- French: La bataille de Saint-Léonard
- Directed by: Félix Rose
- Written by: Félix Rose
- Produced by: Karine Dubois
- Cinematography: Priscilla Piccoli
- Edited by: Michel Giroux
- Music by: Marc Gravel
- Production company: Picbois Productions
- Distributed by: Maison 4:3
- Release date: October 11, 2024;
- Running time: 108 minutes
- Country: Canada
- Language: French

= The Battle of Saint-Léonard =

The Battle of Saint-Léonard (La bataille de Saint-Léonard) is a Canadian documentary film, directed by Félix Rose and released in 2024. The film profiles the late 1960s political controversy in Saint-Léonard, Quebec, when Italian Canadians and pure laine francophone Quebecers found themselves in deep conflict over education reform proposals that would have eliminated bilingual Roman Catholic schools and provided all Catholic education exclusively in French.

▶ _Layout region records_
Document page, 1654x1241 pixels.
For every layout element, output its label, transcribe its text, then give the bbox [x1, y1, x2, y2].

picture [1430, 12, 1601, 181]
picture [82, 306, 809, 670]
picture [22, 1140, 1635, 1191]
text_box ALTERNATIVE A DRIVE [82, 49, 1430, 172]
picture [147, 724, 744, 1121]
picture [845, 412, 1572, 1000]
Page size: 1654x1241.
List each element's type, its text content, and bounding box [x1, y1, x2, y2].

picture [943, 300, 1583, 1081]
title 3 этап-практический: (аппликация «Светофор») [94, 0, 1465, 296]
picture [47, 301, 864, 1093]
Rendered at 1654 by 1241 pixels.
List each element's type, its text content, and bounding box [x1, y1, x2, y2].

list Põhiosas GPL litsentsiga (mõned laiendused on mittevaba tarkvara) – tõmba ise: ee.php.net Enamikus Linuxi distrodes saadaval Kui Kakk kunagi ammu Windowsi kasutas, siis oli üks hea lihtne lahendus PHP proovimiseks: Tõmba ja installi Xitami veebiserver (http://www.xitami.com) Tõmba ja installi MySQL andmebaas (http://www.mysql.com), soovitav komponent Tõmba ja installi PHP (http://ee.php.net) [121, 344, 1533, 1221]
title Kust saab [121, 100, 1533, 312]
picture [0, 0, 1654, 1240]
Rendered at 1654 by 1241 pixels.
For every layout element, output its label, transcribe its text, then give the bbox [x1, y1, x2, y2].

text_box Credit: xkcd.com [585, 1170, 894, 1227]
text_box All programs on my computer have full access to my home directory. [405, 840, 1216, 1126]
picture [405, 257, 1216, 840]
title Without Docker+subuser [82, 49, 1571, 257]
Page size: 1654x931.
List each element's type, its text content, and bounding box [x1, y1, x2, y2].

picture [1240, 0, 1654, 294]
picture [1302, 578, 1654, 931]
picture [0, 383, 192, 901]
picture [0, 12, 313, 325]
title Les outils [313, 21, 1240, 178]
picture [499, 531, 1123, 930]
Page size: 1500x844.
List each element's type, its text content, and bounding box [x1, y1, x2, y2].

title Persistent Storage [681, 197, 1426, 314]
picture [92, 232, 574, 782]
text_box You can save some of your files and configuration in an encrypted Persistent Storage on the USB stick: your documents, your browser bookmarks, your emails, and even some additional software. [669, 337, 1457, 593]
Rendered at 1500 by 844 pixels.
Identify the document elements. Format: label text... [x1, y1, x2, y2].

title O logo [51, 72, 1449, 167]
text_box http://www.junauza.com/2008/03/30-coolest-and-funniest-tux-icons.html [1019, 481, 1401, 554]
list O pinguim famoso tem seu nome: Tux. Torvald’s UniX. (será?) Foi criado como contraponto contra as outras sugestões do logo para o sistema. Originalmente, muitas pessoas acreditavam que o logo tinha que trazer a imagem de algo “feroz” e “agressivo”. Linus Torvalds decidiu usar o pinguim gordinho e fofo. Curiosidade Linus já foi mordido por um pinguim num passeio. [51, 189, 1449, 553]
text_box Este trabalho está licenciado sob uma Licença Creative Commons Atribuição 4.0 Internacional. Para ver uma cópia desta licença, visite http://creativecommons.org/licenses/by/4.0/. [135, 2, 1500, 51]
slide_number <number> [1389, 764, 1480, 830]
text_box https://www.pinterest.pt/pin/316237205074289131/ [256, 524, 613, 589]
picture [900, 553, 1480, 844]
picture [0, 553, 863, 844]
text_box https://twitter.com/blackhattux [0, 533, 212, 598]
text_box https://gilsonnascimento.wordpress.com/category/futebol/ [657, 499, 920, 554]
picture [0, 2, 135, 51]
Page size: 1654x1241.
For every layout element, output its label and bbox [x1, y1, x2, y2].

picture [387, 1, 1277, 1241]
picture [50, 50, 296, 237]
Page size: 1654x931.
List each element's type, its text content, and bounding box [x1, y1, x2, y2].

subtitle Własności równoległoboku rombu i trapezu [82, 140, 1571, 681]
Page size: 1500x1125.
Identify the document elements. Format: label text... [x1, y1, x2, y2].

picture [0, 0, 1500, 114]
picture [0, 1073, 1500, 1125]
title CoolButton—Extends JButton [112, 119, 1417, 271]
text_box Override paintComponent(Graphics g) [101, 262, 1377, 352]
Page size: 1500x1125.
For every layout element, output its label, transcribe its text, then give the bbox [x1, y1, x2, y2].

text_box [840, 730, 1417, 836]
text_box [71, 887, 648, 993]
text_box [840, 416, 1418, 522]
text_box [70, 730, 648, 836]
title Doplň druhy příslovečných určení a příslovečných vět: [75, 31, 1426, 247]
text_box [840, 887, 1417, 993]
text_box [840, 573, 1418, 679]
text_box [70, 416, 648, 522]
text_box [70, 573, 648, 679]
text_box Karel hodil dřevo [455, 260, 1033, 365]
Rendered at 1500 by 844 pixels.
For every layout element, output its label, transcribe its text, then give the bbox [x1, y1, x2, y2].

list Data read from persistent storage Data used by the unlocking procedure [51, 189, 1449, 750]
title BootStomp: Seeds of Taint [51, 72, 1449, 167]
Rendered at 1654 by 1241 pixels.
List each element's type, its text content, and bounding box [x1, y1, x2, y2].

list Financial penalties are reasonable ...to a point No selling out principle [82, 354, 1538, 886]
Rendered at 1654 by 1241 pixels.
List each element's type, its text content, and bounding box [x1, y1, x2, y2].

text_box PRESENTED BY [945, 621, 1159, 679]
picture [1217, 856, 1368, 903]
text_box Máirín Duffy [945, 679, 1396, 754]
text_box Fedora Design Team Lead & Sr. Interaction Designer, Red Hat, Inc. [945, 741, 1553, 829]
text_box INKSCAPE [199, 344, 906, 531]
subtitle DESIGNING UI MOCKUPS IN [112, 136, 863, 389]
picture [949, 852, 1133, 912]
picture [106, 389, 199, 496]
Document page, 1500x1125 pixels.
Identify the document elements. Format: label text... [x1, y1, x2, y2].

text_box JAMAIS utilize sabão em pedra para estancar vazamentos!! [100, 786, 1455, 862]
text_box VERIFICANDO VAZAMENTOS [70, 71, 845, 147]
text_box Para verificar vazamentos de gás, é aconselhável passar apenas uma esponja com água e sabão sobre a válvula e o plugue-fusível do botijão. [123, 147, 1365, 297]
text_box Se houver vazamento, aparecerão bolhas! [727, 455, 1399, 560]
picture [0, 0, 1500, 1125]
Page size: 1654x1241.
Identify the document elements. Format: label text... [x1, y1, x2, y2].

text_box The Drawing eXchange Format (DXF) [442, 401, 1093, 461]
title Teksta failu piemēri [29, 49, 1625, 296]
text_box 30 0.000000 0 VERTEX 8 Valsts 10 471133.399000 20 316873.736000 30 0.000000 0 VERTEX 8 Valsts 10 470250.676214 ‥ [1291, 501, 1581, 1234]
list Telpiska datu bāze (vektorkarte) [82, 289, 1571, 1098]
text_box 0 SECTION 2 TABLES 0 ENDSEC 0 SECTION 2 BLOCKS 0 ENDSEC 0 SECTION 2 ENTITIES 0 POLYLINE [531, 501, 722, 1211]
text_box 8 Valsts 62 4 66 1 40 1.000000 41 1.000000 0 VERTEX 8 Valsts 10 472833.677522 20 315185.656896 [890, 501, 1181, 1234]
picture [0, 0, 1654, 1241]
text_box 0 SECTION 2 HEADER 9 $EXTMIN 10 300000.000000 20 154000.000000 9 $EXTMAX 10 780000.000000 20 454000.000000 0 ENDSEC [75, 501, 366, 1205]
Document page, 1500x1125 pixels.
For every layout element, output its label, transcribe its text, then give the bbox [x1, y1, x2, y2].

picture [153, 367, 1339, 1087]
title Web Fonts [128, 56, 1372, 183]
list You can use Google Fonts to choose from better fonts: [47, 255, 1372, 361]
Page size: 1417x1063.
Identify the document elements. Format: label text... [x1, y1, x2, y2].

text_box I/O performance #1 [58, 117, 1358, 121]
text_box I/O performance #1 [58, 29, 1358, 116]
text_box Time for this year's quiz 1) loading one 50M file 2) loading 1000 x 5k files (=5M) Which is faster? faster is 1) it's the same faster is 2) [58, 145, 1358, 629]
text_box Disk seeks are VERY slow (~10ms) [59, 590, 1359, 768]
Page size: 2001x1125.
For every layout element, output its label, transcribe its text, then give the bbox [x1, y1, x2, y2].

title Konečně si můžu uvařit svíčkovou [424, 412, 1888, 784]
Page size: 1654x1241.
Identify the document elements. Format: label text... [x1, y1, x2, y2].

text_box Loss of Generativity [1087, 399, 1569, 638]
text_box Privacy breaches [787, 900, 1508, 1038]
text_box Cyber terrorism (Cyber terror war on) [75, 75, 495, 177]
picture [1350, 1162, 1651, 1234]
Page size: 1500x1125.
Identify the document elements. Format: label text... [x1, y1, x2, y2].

▶ _What you have to do_
Answer these questions about the film summary:
1. Who edited the film?
2. What is the film's running time?
3. In which place did the late 1960s controversy take place?
You won't need the rows for this.

▶ _Final result_
1. Michel Giroux
2. 108 minutes
3. Saint-Léonard, Quebec